--- START ---

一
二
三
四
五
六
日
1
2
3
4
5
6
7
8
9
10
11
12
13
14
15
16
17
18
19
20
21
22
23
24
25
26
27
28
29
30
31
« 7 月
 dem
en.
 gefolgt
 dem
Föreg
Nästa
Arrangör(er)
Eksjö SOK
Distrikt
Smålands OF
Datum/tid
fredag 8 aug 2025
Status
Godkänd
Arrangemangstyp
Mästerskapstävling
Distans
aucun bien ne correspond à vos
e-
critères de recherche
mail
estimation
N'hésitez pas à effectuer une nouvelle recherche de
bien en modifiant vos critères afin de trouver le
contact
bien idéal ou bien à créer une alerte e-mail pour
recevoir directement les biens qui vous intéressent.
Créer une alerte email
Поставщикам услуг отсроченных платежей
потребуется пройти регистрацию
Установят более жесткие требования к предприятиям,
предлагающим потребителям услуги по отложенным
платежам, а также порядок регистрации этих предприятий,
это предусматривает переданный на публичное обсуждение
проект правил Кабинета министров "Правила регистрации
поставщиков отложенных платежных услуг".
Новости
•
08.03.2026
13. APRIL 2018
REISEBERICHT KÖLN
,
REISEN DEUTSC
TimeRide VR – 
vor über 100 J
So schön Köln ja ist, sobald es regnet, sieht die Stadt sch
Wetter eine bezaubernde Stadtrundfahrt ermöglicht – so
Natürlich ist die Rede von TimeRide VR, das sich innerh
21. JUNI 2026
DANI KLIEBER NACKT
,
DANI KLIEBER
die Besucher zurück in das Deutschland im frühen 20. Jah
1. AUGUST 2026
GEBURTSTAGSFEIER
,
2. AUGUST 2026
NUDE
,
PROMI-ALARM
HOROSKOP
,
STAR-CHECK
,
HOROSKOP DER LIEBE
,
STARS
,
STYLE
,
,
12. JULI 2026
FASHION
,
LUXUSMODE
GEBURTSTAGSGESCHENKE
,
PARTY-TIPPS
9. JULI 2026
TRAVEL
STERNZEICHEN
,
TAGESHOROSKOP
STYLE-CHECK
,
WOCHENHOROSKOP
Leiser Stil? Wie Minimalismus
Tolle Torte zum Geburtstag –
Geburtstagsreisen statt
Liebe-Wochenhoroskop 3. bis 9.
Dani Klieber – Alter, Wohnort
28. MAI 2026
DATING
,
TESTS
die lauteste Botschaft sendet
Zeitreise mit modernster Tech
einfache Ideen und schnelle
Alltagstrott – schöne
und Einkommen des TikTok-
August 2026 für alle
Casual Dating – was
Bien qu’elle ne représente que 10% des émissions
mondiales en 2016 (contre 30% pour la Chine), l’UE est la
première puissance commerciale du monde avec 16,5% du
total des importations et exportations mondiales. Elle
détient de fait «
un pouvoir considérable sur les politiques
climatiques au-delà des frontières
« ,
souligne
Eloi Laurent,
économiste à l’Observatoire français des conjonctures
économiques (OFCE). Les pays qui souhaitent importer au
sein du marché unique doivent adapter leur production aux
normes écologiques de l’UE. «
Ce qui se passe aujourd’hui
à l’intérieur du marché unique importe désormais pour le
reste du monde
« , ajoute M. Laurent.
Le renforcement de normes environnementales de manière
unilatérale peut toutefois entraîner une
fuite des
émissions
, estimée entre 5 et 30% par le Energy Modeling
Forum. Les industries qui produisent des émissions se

--- END ---

- [Task to carry out]:
Looking at the entries above, can you reproduce exactly the lines from the one that holds "GEBURTSTAGSFEIER" through the one that holds "Liebe-Wochenhoroskop 3. bis 9.", and only those?

- [Answer below]:
GEBURTSTAGSFEIER
,
2. AUGUST 2026
NUDE
,
PROMI-ALARM
HOROSKOP
,
STAR-CHECK
,
HOROSKOP DER LIEBE
,
STARS
,
STYLE
,
,
12. JULI 2026
FASHION
,
LUXUSMODE
GEBURTSTAGSGESCHENKE
,
PARTY-TIPPS
9. JULI 2026
TRAVEL
STERNZEICHEN
,
TAGESHOROSKOP
STYLE-CHECK
,
WOCHENHOROSKOP
Leiser Stil? Wie Minimalismus
Tolle Torte zum Geburtstag –
Geburtstagsreisen statt
Liebe-Wochenhoroskop 3. bis 9.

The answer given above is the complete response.